Jan 132015
 

http://f.cl.ly/items/25322w1e2O163G1S1l39/kenken.jpg

So my wife and I were riding the train this morning, and having finished the crossword puzzle, we gave the KenKen a shot. It definitely provided some fun, but more so it got me thinking about combinations and permutations…

Eventually I started wondering how many total permutations there are of the 6 by 6 grid of numbers, and how many of those constitute valid KenKen boards (each row and each column must have all of the numbers between 1-6).

I ended up writing this script to brute force it:

https://gist.github.com/loisaidasam/507e82157d670023500b

But it seems like there are more combinations than I’d guessed! …

$ ./kenken.py 1
Number of unique combinations for cardinality 1: 1
Good: 1
Bad: 0

$ ./kenken.py 2
Number of unique combinations for cardinality 2: 6
Good: 2
Bad: 4
$ ./kenken.py 3
Number of unique combinations for cardinality 3: 1680
Good: 12
Bad: 1668

I’m running it with cardinality of 4 now (4×4 grid of numbers between 1-4) and it’s checking board 3 billion something…

Next steps would be trying to think of a clever way to find out the number of valid combinations for a 6×6 grid. Either we can continue with a programatic approach, either by using multiprocessing or just throwing random combinations at it, or both…

OR we could probably divert to math. A quick Google search gave me this link that seems to explain it pretty well:

http://www.math.cornell.edu/~mec/KenKen/Lecture_4.html

I guess the answer is 6! * 5! * 4! * 3! * 2! * 1!, or 24883200 (right? someone wanna double check me here?).

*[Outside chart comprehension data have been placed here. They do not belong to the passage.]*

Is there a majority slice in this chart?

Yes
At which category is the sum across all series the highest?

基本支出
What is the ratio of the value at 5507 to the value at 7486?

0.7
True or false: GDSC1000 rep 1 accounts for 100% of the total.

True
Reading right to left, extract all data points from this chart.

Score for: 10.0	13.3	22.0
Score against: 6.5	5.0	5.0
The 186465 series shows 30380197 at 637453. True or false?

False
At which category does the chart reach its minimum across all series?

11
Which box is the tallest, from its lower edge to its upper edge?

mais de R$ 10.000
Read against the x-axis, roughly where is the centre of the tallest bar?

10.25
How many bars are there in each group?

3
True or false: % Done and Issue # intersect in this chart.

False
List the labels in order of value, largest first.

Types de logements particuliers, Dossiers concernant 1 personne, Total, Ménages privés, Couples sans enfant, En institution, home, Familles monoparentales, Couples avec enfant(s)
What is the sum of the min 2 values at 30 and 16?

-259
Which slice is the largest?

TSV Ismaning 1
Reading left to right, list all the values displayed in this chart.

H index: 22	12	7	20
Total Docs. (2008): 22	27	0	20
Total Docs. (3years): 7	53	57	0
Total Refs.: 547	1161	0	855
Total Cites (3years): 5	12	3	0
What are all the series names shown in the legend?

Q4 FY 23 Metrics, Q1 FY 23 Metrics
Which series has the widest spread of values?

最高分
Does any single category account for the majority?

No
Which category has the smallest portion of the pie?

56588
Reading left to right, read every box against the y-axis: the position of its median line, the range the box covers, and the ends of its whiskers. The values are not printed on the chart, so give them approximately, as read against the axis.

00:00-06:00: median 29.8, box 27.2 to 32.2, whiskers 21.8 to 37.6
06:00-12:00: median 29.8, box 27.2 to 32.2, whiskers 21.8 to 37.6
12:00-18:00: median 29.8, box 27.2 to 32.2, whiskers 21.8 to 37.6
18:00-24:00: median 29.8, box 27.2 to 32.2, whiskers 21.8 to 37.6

Long story short, it looks like there’s no shortage of viable KenKen boards!

Thanks Cornell Department of Mathematics…

  One Response to “Tuesdays and KenKen”

  1. UPDATE!

    I was trying to wrap this KenKen thing up and get my work day started, so I kind of breezed over the Cornell article that I linked to, which explicitly states in the last paragraph:

    It turns out that this is the beginning of a math problem that isn’t done. The boards that we have talked about here go by the name latin squares. One problem that mathematicians don’t know an answer to is how many nxn latin squares there are, that is, how many ways there are of filling in of an nxn board with the numbers 1 to n appearing exactly once in each row and column, there are for an arbitrary n.

    It looks like the answer I was looking for (all combinations of the 6×6 board) is actually 812,851,200. Still, no shortage of KenKen fun here!

    For more Latin Squares reading, check it out on Wikipedia: http://en.wikipedia.org/wiki/Latin_square

    Thanks to my buddy jdp for double checking me.